_Instruction:_
Retype the rows from the start through the line containing "What is the label", both ends included, with nothing changed.

_Supplied material:_
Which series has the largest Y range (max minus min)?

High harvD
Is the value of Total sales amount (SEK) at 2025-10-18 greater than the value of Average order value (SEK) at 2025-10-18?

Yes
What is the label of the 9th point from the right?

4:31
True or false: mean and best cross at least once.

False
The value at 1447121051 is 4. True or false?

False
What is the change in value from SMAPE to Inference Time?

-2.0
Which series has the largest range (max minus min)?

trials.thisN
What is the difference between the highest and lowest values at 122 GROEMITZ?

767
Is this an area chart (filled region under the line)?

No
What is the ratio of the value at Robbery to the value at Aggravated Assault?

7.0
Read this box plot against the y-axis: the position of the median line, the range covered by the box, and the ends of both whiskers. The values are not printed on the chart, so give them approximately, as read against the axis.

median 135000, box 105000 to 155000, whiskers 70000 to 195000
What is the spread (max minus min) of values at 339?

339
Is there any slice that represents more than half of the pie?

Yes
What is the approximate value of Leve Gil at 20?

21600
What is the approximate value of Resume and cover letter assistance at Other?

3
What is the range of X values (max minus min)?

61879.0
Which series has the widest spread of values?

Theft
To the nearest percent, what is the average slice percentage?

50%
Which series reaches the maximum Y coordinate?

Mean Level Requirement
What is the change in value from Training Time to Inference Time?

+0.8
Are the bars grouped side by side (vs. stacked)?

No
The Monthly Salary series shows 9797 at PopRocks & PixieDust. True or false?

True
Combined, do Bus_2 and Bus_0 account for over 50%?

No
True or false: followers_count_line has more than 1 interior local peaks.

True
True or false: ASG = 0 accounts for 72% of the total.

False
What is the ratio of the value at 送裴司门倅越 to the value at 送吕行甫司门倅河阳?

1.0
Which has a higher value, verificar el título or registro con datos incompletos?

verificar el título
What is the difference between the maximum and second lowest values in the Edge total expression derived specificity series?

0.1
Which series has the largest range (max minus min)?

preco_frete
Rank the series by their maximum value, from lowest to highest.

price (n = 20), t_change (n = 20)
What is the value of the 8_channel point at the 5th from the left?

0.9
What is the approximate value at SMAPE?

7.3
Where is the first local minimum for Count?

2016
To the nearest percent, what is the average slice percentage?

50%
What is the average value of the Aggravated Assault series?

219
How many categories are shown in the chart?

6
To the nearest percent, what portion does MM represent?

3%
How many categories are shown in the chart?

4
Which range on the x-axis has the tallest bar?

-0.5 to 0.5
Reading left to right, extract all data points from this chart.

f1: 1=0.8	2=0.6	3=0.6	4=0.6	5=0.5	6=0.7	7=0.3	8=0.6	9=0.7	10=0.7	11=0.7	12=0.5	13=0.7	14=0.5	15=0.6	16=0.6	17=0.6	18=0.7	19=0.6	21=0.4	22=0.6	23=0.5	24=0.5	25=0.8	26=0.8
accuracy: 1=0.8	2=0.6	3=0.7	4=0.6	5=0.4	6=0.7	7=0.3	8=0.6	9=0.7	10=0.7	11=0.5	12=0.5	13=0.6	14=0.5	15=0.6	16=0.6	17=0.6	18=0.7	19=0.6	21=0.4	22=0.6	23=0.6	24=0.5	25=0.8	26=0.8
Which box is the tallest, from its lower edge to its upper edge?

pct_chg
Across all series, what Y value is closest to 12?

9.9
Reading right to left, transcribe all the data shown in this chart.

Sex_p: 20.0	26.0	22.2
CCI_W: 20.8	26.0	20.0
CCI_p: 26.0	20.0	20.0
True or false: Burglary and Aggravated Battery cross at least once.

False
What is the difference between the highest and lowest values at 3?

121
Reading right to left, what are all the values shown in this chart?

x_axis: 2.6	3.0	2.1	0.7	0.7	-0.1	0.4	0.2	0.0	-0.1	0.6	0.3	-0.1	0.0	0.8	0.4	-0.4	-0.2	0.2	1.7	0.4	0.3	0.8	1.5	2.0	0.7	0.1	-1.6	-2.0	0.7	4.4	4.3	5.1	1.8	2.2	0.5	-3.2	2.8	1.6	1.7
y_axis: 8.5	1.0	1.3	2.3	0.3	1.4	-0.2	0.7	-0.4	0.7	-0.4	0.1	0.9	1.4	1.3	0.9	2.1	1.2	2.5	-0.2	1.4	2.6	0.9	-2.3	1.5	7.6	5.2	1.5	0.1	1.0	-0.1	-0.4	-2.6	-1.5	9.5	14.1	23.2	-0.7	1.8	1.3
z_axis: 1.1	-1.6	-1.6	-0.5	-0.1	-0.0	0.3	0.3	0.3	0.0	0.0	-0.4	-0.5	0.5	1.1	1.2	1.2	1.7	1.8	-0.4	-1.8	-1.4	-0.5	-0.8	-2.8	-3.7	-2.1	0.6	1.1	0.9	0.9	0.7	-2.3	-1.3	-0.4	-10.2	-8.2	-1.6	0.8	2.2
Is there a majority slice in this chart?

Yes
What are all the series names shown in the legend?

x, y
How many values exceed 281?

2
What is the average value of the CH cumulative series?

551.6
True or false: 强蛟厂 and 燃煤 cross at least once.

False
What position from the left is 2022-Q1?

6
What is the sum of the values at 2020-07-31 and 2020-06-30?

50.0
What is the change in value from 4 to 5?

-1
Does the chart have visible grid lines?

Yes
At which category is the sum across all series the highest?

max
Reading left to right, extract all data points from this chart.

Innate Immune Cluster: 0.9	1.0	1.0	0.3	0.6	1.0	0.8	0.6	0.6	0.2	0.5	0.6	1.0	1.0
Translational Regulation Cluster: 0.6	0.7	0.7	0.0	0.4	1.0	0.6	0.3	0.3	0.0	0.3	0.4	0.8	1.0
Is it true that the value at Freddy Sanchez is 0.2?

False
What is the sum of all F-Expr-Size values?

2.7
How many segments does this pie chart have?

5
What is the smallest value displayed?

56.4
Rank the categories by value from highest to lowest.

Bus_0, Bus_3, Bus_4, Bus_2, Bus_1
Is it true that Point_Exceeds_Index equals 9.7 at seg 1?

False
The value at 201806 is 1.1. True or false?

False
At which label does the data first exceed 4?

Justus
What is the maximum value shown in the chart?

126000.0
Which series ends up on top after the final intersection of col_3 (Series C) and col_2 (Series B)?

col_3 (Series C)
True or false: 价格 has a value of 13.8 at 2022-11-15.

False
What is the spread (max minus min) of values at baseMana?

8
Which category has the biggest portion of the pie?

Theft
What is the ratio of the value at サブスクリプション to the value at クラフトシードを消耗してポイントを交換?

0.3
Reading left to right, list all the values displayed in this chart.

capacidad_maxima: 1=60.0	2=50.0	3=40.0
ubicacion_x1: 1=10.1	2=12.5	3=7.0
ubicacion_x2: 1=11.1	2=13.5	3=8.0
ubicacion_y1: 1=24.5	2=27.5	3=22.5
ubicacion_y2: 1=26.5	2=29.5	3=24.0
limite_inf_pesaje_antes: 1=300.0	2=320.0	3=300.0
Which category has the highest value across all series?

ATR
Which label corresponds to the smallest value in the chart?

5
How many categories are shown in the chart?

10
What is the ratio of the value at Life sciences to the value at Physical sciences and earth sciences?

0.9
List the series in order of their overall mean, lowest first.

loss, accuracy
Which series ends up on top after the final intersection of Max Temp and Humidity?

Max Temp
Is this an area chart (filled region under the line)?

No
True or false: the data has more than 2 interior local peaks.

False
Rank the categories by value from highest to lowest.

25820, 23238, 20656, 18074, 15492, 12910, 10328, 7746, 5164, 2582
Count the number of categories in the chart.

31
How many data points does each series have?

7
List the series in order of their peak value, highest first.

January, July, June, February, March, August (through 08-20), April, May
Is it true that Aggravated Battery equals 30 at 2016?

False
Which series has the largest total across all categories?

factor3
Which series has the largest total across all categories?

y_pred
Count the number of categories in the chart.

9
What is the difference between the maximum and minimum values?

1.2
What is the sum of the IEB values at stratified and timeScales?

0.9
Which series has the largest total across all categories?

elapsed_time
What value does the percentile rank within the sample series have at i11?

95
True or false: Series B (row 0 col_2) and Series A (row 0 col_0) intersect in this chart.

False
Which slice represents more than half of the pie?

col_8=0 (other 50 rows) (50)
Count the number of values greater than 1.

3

_Answer:_
Which series has the largest Y range (max minus min)?

High harvD
Is the value of Total sales amount (SEK) at 2025-10-18 greater than the value of Average order value (SEK) at 2025-10-18?

Yes
What is the label of the 9th point from the right?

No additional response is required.